- **TEKS**
----

Demikian juga tidak tergambarkan bahwa perolehan suara Jokowi-JK berkurang hampir 4 juta agar hasil akhirnya Prabowo-Hatta yang menang karena perbedaan suara saat ini sekitar 8,4 juta. Yang ada hanyalah elaborasi soal penggelembungan suara bagi Jokowi-JK sebesar 1,5 juta suara dan pengurangan suara kubu PrabowoHatta sebesar 1,2 juta suara, yang kalau dijumlahkan semuanya hanya 2,7 juta suara. Seandainya pun 2,7 juta suara tersebut diberikan kepada kubu Prabowo-Hatta, tetap saja tidak memengaruhi hasil pemilu.

Saya menduga klaim menang itu sengaja `ditempelkan' dalam permohonan PrabowoHatta sekadar pintu masuk agar permo honan dinyatakan signi fikan untuk diperiksa lebih lanjut. Klaim kedua soal terjadinya pelanggaran yang bersifat TSM itulah yang sesungguhnya lebih diandalkan Prabowo-Hatta untuk mencari kemenangan di MK. Terbukti elaborasi atas pelanggaran TSM tersebut menyita 90% lebih halaman permohonan yang mencapai hampir 200 halaman.

Sejak memutus sengketa hasil pemilu kada Jawa Timur 2008, MK tidak lagi sekadar berhenti pada hitung-hitungan menang dan kalah dalam menangani sengketa hasil pemilu, termasuk pemilu kada dan pilpres, tetapi juga proses pemilu. Sepanjang suatu proses pemilu dapat dibuktikan berlangsung secara curang, dan kecurangan tersebut terjadi secara TSM, MK dapat memerintahkan pemungutan suara ulang. Bahkan, MK dapat mendiskualifikasi salah satu calon dan menentukan siapa pemenangnya. Tidak mengherankan bila dalam petitum permohonan, kubu Prabowo-Hatta meminta MK mendiskualifikasi Jokowo-JK dan memerintahkan pemungutan suara ulang di seluruh TPS di Indonesia.

----

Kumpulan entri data

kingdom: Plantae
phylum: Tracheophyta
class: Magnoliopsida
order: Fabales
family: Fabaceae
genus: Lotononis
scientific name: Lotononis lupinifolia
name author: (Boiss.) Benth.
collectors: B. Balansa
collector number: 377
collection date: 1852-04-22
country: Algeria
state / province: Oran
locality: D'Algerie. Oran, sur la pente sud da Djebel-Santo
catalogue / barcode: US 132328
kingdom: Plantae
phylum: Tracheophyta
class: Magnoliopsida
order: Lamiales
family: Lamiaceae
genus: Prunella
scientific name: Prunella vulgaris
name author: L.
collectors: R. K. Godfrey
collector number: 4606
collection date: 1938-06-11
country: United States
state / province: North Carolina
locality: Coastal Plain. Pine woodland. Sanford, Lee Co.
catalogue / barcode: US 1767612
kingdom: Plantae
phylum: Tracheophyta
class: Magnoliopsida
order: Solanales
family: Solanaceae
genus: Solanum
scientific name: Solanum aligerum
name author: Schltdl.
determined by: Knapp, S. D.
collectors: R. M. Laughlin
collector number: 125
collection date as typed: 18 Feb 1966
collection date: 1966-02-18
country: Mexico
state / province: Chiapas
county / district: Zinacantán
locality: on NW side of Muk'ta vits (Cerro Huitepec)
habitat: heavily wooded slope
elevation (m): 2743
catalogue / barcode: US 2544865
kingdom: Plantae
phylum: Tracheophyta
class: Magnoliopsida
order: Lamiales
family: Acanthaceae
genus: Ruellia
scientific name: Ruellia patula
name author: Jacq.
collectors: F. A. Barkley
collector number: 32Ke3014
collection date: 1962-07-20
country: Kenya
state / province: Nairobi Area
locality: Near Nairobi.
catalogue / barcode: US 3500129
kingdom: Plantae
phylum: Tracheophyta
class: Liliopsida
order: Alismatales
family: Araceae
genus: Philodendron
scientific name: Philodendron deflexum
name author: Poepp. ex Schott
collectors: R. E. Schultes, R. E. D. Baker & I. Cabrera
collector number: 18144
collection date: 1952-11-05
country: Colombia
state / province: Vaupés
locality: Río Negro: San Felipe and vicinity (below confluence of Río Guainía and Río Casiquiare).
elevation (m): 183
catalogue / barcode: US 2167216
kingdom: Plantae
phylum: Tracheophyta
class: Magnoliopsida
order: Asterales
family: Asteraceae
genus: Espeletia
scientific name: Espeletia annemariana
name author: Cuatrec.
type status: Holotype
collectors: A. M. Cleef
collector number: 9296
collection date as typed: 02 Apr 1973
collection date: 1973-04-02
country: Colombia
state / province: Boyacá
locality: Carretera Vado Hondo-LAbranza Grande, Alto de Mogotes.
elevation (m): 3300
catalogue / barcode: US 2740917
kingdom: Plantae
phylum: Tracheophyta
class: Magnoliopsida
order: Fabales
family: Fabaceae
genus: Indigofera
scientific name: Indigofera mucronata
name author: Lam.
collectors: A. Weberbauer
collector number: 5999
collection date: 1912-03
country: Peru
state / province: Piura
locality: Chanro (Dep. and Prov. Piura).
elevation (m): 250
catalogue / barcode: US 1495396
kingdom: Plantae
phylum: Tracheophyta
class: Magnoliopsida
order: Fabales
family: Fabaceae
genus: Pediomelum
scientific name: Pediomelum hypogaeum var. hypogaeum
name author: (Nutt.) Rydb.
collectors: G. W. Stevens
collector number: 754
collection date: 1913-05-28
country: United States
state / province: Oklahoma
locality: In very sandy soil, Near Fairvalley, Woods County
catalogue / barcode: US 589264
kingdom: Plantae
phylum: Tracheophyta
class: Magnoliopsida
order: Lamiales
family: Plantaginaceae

----

- **PETUNJUK TUGAS**
Jawab pertanyaan berikut berdasarkan teks:
1. Berapa besar penggelembungan suara bagi Jokowi-JK yang dielaborasi dalam permohonan?
2. Berapa bagian halaman permohonan yang tersita oleh elaborasi atas pelanggaran TSM?
3. Sejak memutus sengketa hasil pemilu mana MK tidak lagi sekadar berhenti pada hitung-hitungan menang dan kalah?

- **BAGIAN JAWABAN**
1. Sebesar 1,5 juta suara.
2. Lebih dari 90% halaman permohonan yang mencapai hampir 200 halaman.
3. Sengketa hasil pemilu kada Jawa Timur 2008.